Other examples include:
--http://en.wikipedia.org/wiki/Meta-reference [Dec 2004]
- In the South Park episode The Quest For Ratings, the main characters run an amateur news show as a school project, but when ratings drop they decide to make news stories up. During a brainstorming session, Eric Cartman suggests a storyline feature 'Crab People'. This is immediately derided as a ludicrous and implausable idea for a television show. 'Crab People' were themselves featured in a previous South Park episode.
- In weekly children's comic, The Beano, the characters sometimes actually read The Beano. Some even turn to their own strip and comment how funny they are that week.
- In Natural Born Killers, whilst editing a programme, television presenter Wayne Gale argues that it is okay to have segments repeated within the same show, claiming "Repetition works!" The piece of dialogue is immediately looped, so we hear him say "Repetition works!" a few seconds later.

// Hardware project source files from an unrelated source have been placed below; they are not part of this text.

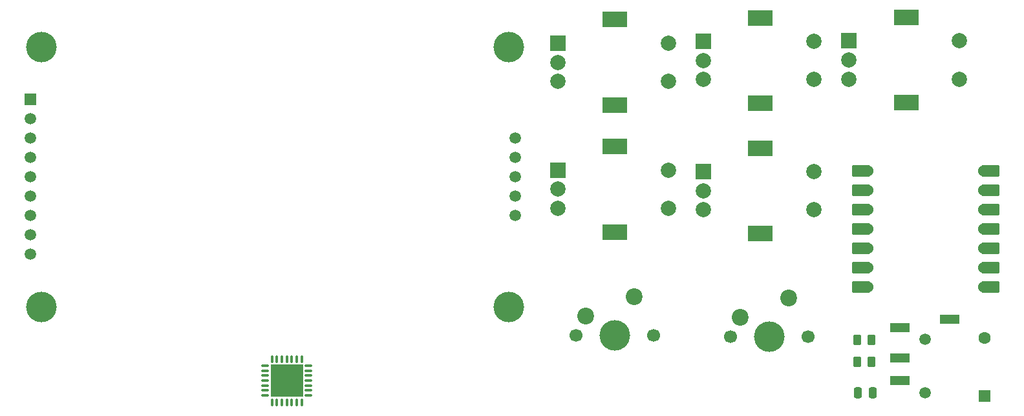
<source format=gbr>
%TF.GenerationSoftware,KiCad,Pcbnew,9.0.6*%
%TF.CreationDate,2026-01-26T19:54:01-03:00*%
%TF.ProjectId,osciloscopio,6f736369-6c6f-4736-936f-70696f2e6b69,rev?*%
%TF.SameCoordinates,Original*%
%TF.FileFunction,Soldermask,Top*%
%TF.FilePolarity,Negative*%
%FSLAX46Y46*%
G04 Gerber Fmt 4.6, Leading zero omitted, Abs format (unit mm)*
G04 Created by KiCad (PCBNEW 9.0.6) date 2026-01-26 19:54:01*
%MOMM*%
%LPD*%
G01*
G04 APERTURE LIST*
G04 Aperture macros list*
%AMRoundRect*
0 Rectangle with rounded corners*
0 $1 Rounding radius*
0 $2 $3 $4 $5 $6 $7 $8 $9 X,Y pos of 4 corners*
0 Add a 4 corners polygon primitive as box body*
4,1,4,$2,$3,$4,$5,$6,$7,$8,$9,$2,$3,0*
0 Add four circle primitives for the rounded corners*
1,1,$1+$1,$2,$3*
1,1,$1+$1,$4,$5*
1,1,$1+$1,$6,$7*
1,1,$1+$1,$8,$9*
0 Add four rect primitives between the rounded corners*
20,1,$1+$1,$2,$3,$4,$5,0*
20,1,$1+$1,$4,$5,$6,$7,0*
20,1,$1+$1,$6,$7,$8,$9,0*
20,1,$1+$1,$8,$9,$2,$3,0*%
G04 Aperture macros list end*
%ADD10C,2.000000*%
%ADD11R,3.200000X2.000000*%
%ADD12R,2.000000X2.000000*%
%ADD13C,4.000000*%
%ADD14R,1.500000X1.500000*%
%ADD15C,1.500000*%
%ADD16RoundRect,0.075000X-0.437500X-0.075000X0.437500X-0.075000X0.437500X0.075000X-0.437500X0.075000X0*%
%ADD17RoundRect,0.075000X-0.075000X-0.437500X0.075000X-0.437500X0.075000X0.437500X-0.075000X0.437500X0*%
%ADD18R,4.250000X4.250000*%
%ADD19RoundRect,0.152400X1.063600X0.609600X-1.063600X0.609600X-1.063600X-0.609600X1.063600X-0.609600X0*%
%ADD20C,1.524000*%
%ADD21RoundRect,0.152400X-1.063600X-0.609600X1.063600X-0.609600X1.063600X0.609600X-1.063600X0.609600X0*%
%ADD22C,1.700000*%
%ADD23C,2.200000*%
%ADD24RoundRect,0.250000X-0.262500X-0.450000X0.262500X-0.450000X0.262500X0.450000X-0.262500X0.450000X0*%
%ADD25R,2.500000X1.200000*%
%ADD26RoundRect,0.250000X0.550000X-0.550000X0.550000X0.550000X-0.550000X0.550000X-0.550000X-0.550000X0*%
%ADD27C,1.600000*%
%ADD28RoundRect,0.250000X-0.250000X-0.475000X0.250000X-0.475000X0.250000X0.475000X-0.250000X0.475000X0*%
G04 APERTURE END LIST*
D10*
%TO.C,SW3*%
X224770000Y-59172500D03*
X224770000Y-64172500D03*
D11*
X217770000Y-67272500D03*
X217770000Y-56072500D03*
D10*
X210270000Y-61672500D03*
X210270000Y-64172500D03*
D12*
X210270000Y-59172500D03*
%TD*%
D13*
%TO.C,U3*%
X123625000Y-59910000D03*
X123625000Y-94010000D03*
X184825000Y-59910000D03*
X184825000Y-94010000D03*
D14*
X122125000Y-66800000D03*
D15*
X122125000Y-69340000D03*
X122125000Y-71880000D03*
X122125000Y-74420000D03*
X122125000Y-76960000D03*
X122125000Y-79500000D03*
X122125000Y-82040000D03*
X122125000Y-84580000D03*
X122125000Y-87120000D03*
X185645000Y-71880000D03*
X185645000Y-74420000D03*
X185645000Y-76960000D03*
X185645000Y-79500000D03*
X185645000Y-82040000D03*
%TD*%
D16*
%TO.C,U2*%
X152905000Y-101743750D03*
X152905000Y-102393750D03*
X152905000Y-103043750D03*
X152905000Y-103693750D03*
X152905000Y-104343750D03*
X152905000Y-104993750D03*
X152905000Y-105643750D03*
D17*
X153792500Y-106531250D03*
X154442500Y-106531250D03*
X155092500Y-106531250D03*
X155742500Y-106531250D03*
X156392500Y-106531250D03*
X157042500Y-106531250D03*
X157692500Y-106531250D03*
D16*
X158580000Y-105643750D03*
X158580000Y-104993750D03*
X158580000Y-104343750D03*
X158580000Y-103693750D03*
X158580000Y-103043750D03*
X158580000Y-102393750D03*
X158580000Y-101743750D03*
D17*
X157692500Y-100856250D03*
X157042500Y-100856250D03*
X156392500Y-100856250D03*
X155742500Y-100856250D03*
X155092500Y-100856250D03*
X154442500Y-100856250D03*
X153792500Y-100856250D03*
D18*
X155742500Y-103693750D03*
%TD*%
D19*
%TO.C,U1*%
X230975000Y-76170000D03*
D20*
X231810000Y-76170000D03*
D19*
X230975000Y-78710000D03*
D20*
X231810000Y-78710000D03*
D19*
X230975000Y-81250000D03*
D20*
X231810000Y-81250000D03*
D19*
X230975000Y-83790000D03*
D20*
X231810000Y-83790000D03*
D19*
X230975000Y-86330000D03*
D20*
X231810000Y-86330000D03*
D19*
X230975000Y-88870000D03*
D20*
X231810000Y-88870000D03*
D19*
X230975000Y-91410000D03*
D20*
X231810000Y-91410000D03*
X247050000Y-91410000D03*
D21*
X247885000Y-91410000D03*
D20*
X247050000Y-88870000D03*
D21*
X247885000Y-88870000D03*
D20*
X247050000Y-86330000D03*
D21*
X247885000Y-86330000D03*
D20*
X247050000Y-83790000D03*
D21*
X247885000Y-83790000D03*
D20*
X247050000Y-81250000D03*
D21*
X247885000Y-81250000D03*
D20*
X247050000Y-78710000D03*
D21*
X247885000Y-78710000D03*
D20*
X247050000Y-76170000D03*
D21*
X247885000Y-76170000D03*
%TD*%
D12*
%TO.C,SW7*%
X191238750Y-76081250D03*
D10*
X191238750Y-81081250D03*
X191238750Y-78581250D03*
D11*
X198738750Y-72981250D03*
X198738750Y-84181250D03*
D10*
X205738750Y-81081250D03*
X205738750Y-76081250D03*
%TD*%
D12*
%TO.C,SW6*%
X191238750Y-59412500D03*
D10*
X191238750Y-64412500D03*
X191238750Y-61912500D03*
D11*
X198738750Y-56312500D03*
X198738750Y-67512500D03*
D10*
X205738750Y-64412500D03*
X205738750Y-59412500D03*
%TD*%
D12*
%TO.C,SW5*%
X229360000Y-59110000D03*
D10*
X229360000Y-64110000D03*
X229360000Y-61610000D03*
D11*
X236860000Y-56010000D03*
X236860000Y-67210000D03*
D10*
X243860000Y-64110000D03*
X243860000Y-59110000D03*
%TD*%
D12*
%TO.C,SW4*%
X210270000Y-76270000D03*
D10*
X210270000Y-81270000D03*
X210270000Y-78770000D03*
D11*
X217770000Y-73170000D03*
X217770000Y-84370000D03*
D10*
X224770000Y-81270000D03*
X224770000Y-76270000D03*
%TD*%
D22*
%TO.C,SW2*%
X193620000Y-97750000D03*
D13*
X198700000Y-97750000D03*
D22*
X203780000Y-97750000D03*
D23*
X201240000Y-92670000D03*
X194890000Y-95210000D03*
%TD*%
D22*
%TO.C,SW1*%
X213880000Y-97910000D03*
D13*
X218960000Y-97910000D03*
D22*
X224040000Y-97910000D03*
D23*
X221500000Y-92830000D03*
X215150000Y-95370000D03*
%TD*%
D24*
%TO.C,R3*%
X230475000Y-101270000D03*
X232300000Y-101270000D03*
%TD*%
%TO.C,R1*%
X230475000Y-98320000D03*
X232300000Y-98320000D03*
%TD*%
D15*
%TO.C,J1*%
X239300000Y-105310000D03*
X239300000Y-98310000D03*
D25*
X236050000Y-100710000D03*
X236050000Y-103710000D03*
X242550000Y-95610000D03*
X236050000Y-96710000D03*
%TD*%
D26*
%TO.C,D1*%
X247090000Y-105760000D03*
D27*
X247090000Y-98140000D03*
%TD*%
D28*
%TO.C,C1*%
X230553750Y-105330000D03*
X232453750Y-105330000D03*
%TD*%
M02*

</source>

- In Robert Anton Wilson's surreal novel Schrödinger's Cat trilogy, a character named Dr. Dashwood tries to explain to someone that humans are primates, but none of us consciously realize this. He argues "If I were to write a novel...and mentioned on every one of the first hundred pages that all of us are primates, we would find it funny or satirical. Even stranger, if I stopped mentioning it for about two hundred pages, the readers would all forget it quickly, and be startled if I mentioned it again on page 515." In the first hundred pages of the novel humans are constantly referred to as 'primates', and Dr. Dashwood's above quote is indeed on page 515.